News

Whiff of scandal over electronic monitoring

Friday, 21 October 2022

The Centre for Crime and Justice today called for the use of electronic monitoring (so-called “tagging”) as part of a criminal justice sanction to be based on proper evidence and guided by clear principles.

The call came in response to today’s report by the Public Accounts Committee, which paints an alarming picture of government failure and waste.

According to the Public Accounts Committee, nearly £100 million of public funds have been wasted on the failure to deliver a new case management system. Remedial work on the current creaking system will incur extra costs. The Ministry of Justice, the Committee notes, still does not know what works, or whether tagging reduces reoffending.
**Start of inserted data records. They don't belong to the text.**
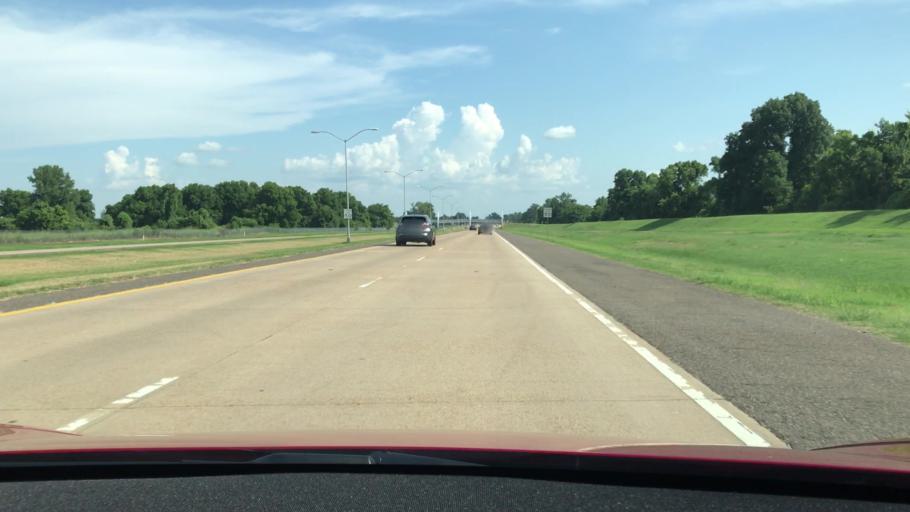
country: US
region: Louisiana
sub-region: Bossier Parish
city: Bossier City
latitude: 32.4749
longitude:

Yet it plans to press ahead with a £1.2 billion programme, expanding tagging to an additional 10,000 people over the next three years.

Dr Roger Grimshaw, Research Director at the Centre for Crime and Justice Studies, said:

Today’s report by the Public Accounts Committee paints an alarming picture of government failures in managing electronic monitoring.

At a time when there is so much for them to grapple with, it would be tempting for criminal justice practitioners and observers to assume that the failings exist in some faraway management bubble, with few implications for people under supervision, or their families.

In reality, the expansion of EM being planned is due to create a new world of electronic supervision, supplementary to the prison system, unguided by firm evidence about any positive role in rehabilitation.

The whiff of scandal over EM should be a wake-up call for a much more informed and wide-ranging discussion, developing a platform for reform which delimits a place for EM in a modest, humane and purposeful system.”